### [What to work on]
Output the lines of text from these entries as a numbered list, omitting blank lines and leaving out the pictures.

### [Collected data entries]
%%
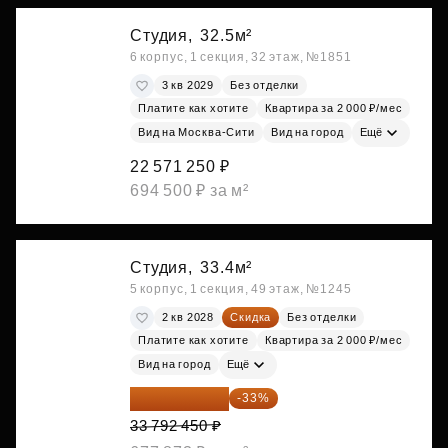
Студия,
32.5м²
6 корпус, 1 секция, 32 этаж, №1851
3 кв 2029
Без отделки
Платите как хотите
Квартира за 2 000 ₽/мес
Вид на Москва-Сити
Вид на город
Ещё
22 571 250 ₽
694 500 ₽ за м²
Студия,
33.4м²
5 корпус, 1 секция, 49 этаж, №1245
2 кв 2028
Скидка
Без отделки
Платите как хотите
Квартира за 2 000 ₽/мес
Вид на город
Ещё
22 640 942 ₽
-33%
33 792 450 ₽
%%
### [Reply]
1. Студия,
2. 32.5м²
3. 6 корпус, 1 секция, 32 этаж, №1851
4. 3 кв 2029
5. Без отделки
6. Платите как хотите
7. Квартира за 2 000 ₽/мес
8. Вид на Москва-Сити
9. Вид на город
10. Ещё
11. 22 571 250 ₽
12. 694 500 ₽ за м²
13. Студия,
14. 33.4м²
15. 5 корпус, 1 секция, 49 этаж, №1245
16. 2 кв 2028
17. Скидка
18. Без отделки
19. Платите как хотите
20. Квартира за 2 000 ₽/мес
21. Вид на город
22. Ещё
23. 22 640 942 ₽
24. -33%
25. 33 792 450 ₽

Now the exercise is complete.